Most authoritarian Republican Party in America considers nullifying another election
The people have spoken, and nobody is better at ignoring that voice than Robin Vos and his cronies:
Wisconsin Republicans, after a string of losses in hotly contested statewide races, are taking steps toward sidelining the state’s nonpartisan elections chief and undercutting the new liberal majority on the state Supreme Court.
Their actions – an escalation of bitter, partisan feuds that have rankled the state government in one of the nation’s most important swing states for years – raise questions about how the 2024 election will be run there and who will set the rules.
“This is clearly uncharted territory,” said David Canon, a political science professor at the University of Wisconsin-Madison.
With a new supermajority, Republicans in the state Senate are moving to fire Meagan Wolfe, the administrator of the nonpartisan Wisconsin Elections Commission who continues to be the target of false conspiracy theories about the 2020 election.
Democrats say Republicans don’t have the power to remove Wolfe. Their battle could land in state courts – where the GOP is considering an unprecedented power grab and further partisan battles are brewing.
Just months after liberal Justice Janet Protasiewicz won a 10-year Wisconsin Supreme Court term in a race that focused largely on abortion rights and gerrymandering, handing liberals a 4-3 majority on the bench after 15 years of conservative control, state Assembly Speaker Robin Vos and other influential Republicans have floated the prospect of impeaching Protasiewicz. It would be a move that has only happened once in Wisconsin history – in 1853, when the Assembly voted to impeach a state judge accused of corruption, who was later acquitted by the Senate.

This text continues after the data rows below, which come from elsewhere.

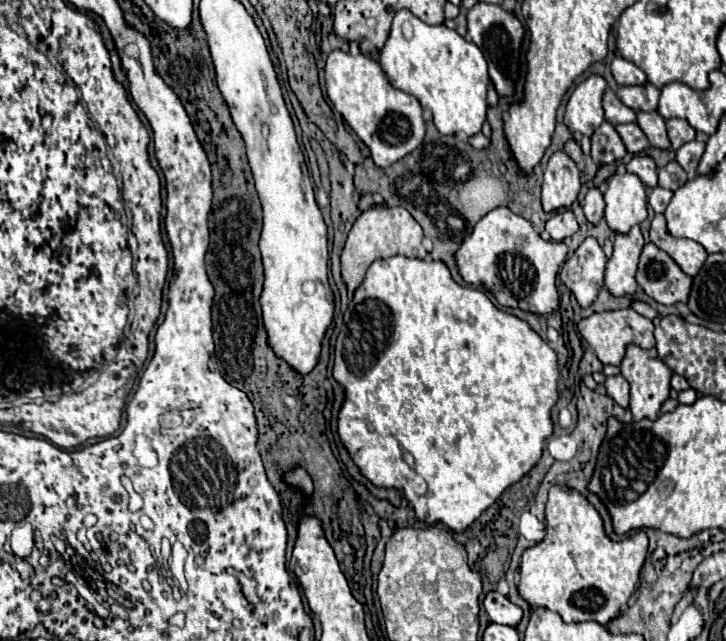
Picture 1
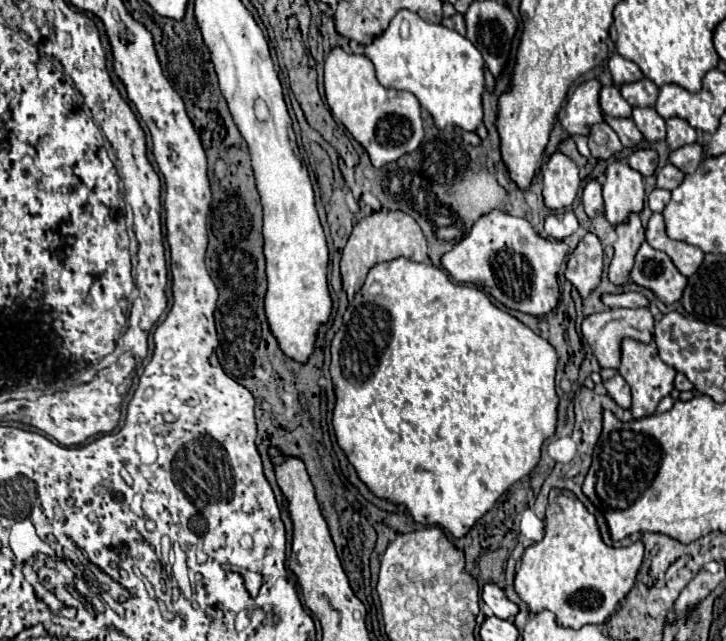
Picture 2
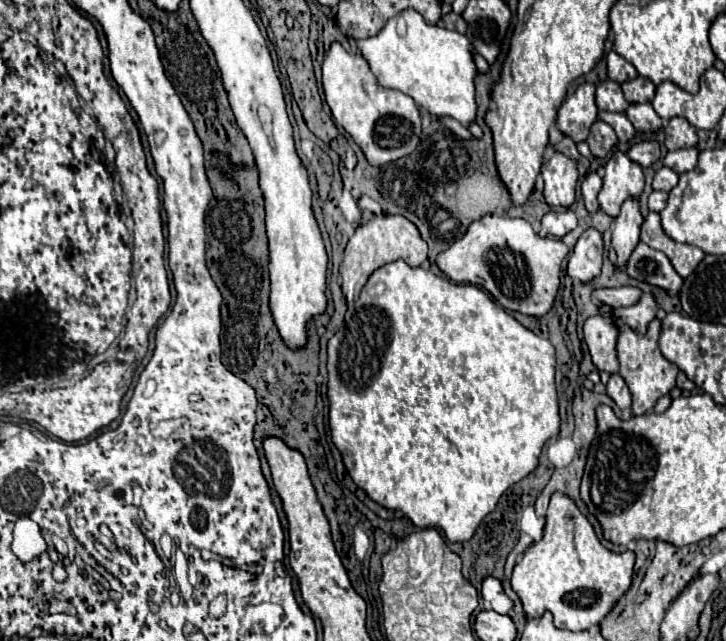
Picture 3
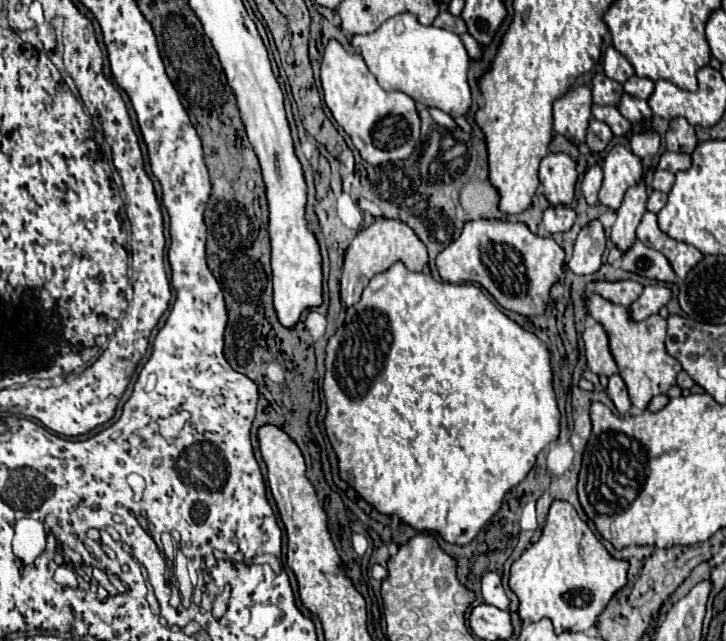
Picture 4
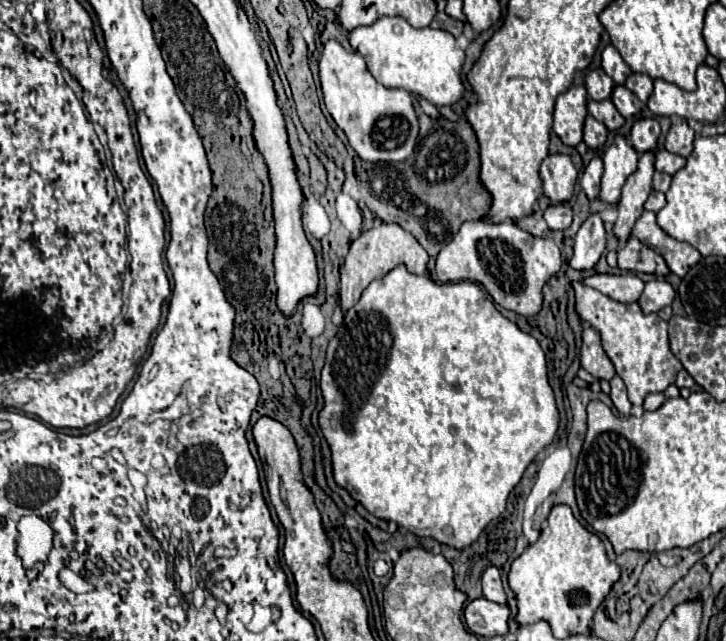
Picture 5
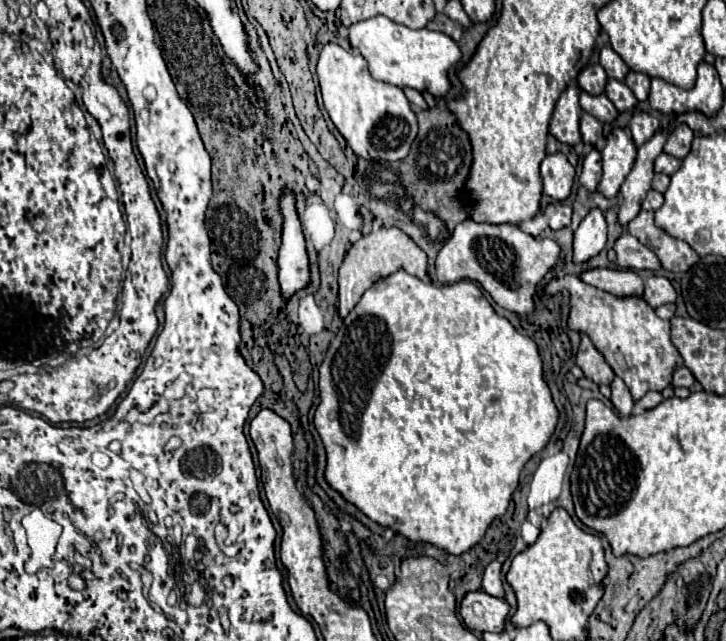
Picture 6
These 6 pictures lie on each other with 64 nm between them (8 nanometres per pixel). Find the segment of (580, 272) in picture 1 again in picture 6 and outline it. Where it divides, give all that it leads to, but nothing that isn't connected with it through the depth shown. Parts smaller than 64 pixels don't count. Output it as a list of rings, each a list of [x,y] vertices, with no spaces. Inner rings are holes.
[[[594,208],[588,216],[580,222],[578,230],[574,232],[574,264],[584,264],[590,258],[598,256],[600,250],[606,246],[606,220],[604,214]]]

Further complicating the situation: Wisconsin Senate Majority Leader Devin LeMahieu, a Republican, has said the chamber would not consider acting on Protasiewicz. If the Assembly votes to impeach the justice and the Senate were to convict and remove her from office, Democratic Gov. Tony Evers would appoint her replacement. But if the Senate takes no action at all, she would be suspended from all official duties – leaving the court deadlocked, 3-3.
Canon described that potential course of action as “an even more diabolical twist.”
To prevent the popularly elected Protasiewicz from voting with a completely frivolous impeachment vote and prevent the governor who is also accountable to the people from even nominating a replacement would be the most egregious attack on democracy in Wisconsin by the state’s degenerate Republican Party yet, and it very much could happen.
One reason Rucho is one of the very worst decisions in the long and mostly ignominious history of the Supreme court is that elmininting democratic elections for the legislature tends to lead to escalating cycles of authoritarianism. A party that believes it has the right to permanently enconse itself in power is unlikely to be bound by other democratic norms, and it leaves the state’s voters with no exit.